DIRECTIVE:
Show every line in the entries below where the word "They" appears.

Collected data
.....

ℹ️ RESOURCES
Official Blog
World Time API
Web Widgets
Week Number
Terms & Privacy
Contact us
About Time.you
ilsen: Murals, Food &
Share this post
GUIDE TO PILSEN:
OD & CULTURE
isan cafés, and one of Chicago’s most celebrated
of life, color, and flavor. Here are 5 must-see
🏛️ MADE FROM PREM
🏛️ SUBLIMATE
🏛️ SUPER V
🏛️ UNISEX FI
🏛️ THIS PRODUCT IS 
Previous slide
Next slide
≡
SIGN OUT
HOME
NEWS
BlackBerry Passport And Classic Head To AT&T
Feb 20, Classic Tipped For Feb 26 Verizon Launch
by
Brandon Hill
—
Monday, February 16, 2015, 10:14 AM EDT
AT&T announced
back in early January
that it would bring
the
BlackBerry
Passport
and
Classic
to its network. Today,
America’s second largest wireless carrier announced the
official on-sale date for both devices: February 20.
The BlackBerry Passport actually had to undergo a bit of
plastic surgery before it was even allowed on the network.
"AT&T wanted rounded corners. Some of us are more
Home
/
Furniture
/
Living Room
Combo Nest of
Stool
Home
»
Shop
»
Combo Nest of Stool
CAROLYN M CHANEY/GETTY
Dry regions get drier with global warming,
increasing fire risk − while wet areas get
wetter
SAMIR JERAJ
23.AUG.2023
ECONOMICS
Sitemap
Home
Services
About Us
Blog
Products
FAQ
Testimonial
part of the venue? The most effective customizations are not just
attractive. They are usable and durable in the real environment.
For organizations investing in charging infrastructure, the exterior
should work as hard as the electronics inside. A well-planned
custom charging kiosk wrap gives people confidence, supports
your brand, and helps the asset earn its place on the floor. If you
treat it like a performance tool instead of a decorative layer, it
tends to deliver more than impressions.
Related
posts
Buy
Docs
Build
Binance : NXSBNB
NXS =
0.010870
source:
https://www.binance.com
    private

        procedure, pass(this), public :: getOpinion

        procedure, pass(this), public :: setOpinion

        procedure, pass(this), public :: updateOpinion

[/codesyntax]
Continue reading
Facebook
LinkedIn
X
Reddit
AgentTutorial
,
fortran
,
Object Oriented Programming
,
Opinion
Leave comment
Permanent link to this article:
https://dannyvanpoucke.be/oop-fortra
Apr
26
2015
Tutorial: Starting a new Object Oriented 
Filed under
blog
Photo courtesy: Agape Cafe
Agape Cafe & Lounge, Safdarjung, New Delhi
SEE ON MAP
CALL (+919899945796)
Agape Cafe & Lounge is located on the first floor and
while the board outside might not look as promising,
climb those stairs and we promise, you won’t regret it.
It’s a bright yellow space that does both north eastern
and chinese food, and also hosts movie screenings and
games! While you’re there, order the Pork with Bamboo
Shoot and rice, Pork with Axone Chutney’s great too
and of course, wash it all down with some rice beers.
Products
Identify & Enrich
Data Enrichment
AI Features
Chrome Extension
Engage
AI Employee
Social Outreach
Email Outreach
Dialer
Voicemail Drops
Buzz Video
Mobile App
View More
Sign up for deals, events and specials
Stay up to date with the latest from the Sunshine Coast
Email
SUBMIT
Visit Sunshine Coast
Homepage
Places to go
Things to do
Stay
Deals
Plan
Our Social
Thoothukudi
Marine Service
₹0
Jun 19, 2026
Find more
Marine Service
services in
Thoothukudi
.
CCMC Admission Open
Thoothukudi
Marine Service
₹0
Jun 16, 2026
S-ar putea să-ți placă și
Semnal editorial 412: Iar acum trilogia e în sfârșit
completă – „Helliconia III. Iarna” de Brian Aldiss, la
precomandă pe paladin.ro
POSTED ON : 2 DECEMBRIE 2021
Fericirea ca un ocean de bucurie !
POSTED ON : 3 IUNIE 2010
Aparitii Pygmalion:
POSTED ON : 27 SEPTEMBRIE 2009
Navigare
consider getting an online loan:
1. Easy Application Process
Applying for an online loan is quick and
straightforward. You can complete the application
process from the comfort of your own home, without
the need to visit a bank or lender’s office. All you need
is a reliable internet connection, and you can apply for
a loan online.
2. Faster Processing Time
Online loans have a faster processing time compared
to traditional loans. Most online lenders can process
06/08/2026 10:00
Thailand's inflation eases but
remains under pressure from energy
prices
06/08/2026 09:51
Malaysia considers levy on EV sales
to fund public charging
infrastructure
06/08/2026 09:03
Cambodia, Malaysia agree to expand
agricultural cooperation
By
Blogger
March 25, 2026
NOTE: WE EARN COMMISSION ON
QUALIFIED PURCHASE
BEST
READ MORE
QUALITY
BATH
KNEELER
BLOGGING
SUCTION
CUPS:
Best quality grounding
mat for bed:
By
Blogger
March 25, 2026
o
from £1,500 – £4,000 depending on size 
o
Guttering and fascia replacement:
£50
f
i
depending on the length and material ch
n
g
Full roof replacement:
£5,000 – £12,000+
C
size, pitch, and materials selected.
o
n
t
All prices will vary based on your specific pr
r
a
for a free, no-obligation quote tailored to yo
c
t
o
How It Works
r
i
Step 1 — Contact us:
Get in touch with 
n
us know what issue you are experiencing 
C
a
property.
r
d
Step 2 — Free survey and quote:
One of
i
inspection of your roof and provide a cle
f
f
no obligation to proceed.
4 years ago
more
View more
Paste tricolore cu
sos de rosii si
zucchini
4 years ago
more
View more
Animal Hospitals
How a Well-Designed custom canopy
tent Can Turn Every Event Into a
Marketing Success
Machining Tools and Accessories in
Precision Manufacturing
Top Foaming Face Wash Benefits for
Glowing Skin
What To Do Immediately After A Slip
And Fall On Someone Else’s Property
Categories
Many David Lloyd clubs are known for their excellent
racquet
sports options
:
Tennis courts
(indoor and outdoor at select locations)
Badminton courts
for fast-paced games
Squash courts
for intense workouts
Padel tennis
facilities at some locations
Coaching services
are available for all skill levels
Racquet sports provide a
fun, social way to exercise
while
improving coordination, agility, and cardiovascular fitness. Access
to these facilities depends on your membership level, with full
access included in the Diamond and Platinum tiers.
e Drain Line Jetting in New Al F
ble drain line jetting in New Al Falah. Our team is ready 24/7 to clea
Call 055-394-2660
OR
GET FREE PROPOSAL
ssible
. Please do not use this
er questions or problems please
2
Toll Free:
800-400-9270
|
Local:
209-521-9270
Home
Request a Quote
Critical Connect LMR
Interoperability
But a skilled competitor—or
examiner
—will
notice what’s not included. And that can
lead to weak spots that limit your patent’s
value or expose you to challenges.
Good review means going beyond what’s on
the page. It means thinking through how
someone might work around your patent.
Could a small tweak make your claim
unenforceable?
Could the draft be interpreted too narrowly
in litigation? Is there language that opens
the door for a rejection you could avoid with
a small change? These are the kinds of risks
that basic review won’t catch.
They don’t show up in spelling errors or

.....

WRITTEN RESPONSE:
attractive. They are usable and durable in the real environment.
They don’t show up in spelling errors or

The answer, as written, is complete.